As athletes are some of the most affected groups when it comes to TBIs, sports science has been at the helm of many discoveries in the field. In 2013, GE joined the NFL to launch the Head Health Initiative, a program meant to lead to better infrastructure and protocols surrounding TBI risks for NFL players. The initiative provided grants for medical research into better TBI diagnostic tests and brain imaging that can better make distinctions between mild, moderate, and severe TBI.

The Chronic Effects of NeuroTrauma Consortium (CENC) are using a five-year grant to delve deeper into the long-term effects of TBI by studying Iraq and Afghanistan veterans. Their focus for new treatments based on their research is for the roughly 10 percent of individuals of which current treatments do not work. Much progress is being made, including a microchip that receives signals from neurons to improve motor function and even control robotic limbs.

Further innovations are closer than ever to learning more accurate ways to communicate with coma patients; a feat scientists have long tried to determine. The error rate for detecting consciousness in coma patients is currently 30 to 40 percent.

Possibly the most fascinating of new research on the horizon comes from The Association of American Medical Colleges. The AAMC reports positive results from a new injection that potential TBI victims might receive the moment they enter the emergency room. Still in the early testing stage, the injection would work to immediately reduce brain damage to pre-TBI levels. If successful, this medical creation would dramatically change how we think and talk about TBIs.
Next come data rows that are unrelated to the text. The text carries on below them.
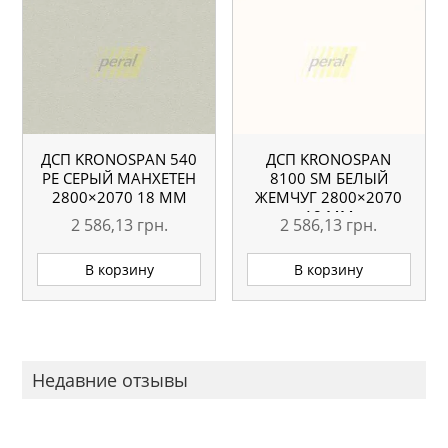
ДСП KRONOSPAN 540
ДСП KRONOSPAN
РЕ СЕРЫЙ МАНХЕТЕН
8100 SM БЕЛЫЙ
2800×2070 18 ММ
ЖЕМЧУГ 2800×2070
18 ММ
2 586,13
грн.
2 586,13
грн.
В корзину
В корзину
Недавние отзывы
What seems to be consistent for scientists working to change TBI treatments is a direct inclusion of people with TBI in the conversation and a deliberate effort to learn from an array of groups most experiencing TBIs. As Joseph Giacino, Ph.D., Director of Rehabilitation Neuropsychology at Spaulding Rehabilitation Hospital, expressed,

“Brain injury is a chronic health condition, and it needs to be managed that way.”

The Patient-Centered Outcomes Research Institute further explains this point with their initiative called the Coalition for Recovery and Innovation in Traumatic Brain Injury Care Across the Lifespan (CRITICAL). Patient-centered research with the goal of truly understanding every individual as much as possible seems to lead scientists into the most significant discoveries.

People with TBI-related disabilities often experience lifelong effects on their health, but with patient-centered research and continued consideration of each patient as an individual, the future looks bright for TBI science and innovation.